··· SUPPLIED DATA ···

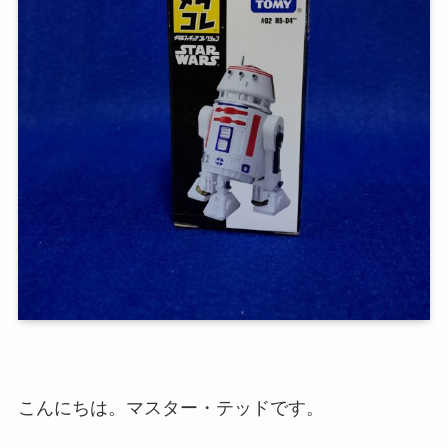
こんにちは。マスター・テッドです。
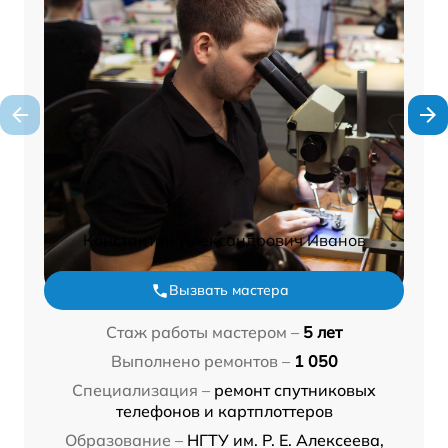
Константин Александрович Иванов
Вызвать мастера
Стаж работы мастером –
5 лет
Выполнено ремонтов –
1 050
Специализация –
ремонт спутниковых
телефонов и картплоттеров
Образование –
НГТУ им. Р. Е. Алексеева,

···

→ **EXERCISE**:
Drop the images and transcribe the entries above exactly.

→ **RESPONSE BELOW**:
こんにちは。マスター・テッドです。
Константин Александрович Иванов
Вызвать мастера
Стаж работы мастером –
5 лет
Выполнено ремонтов –
1 050
Специализация –
ремонт спутниковых
телефонов и картплоттеров
Образование –
НГТУ им. Р. Е. Алексеева,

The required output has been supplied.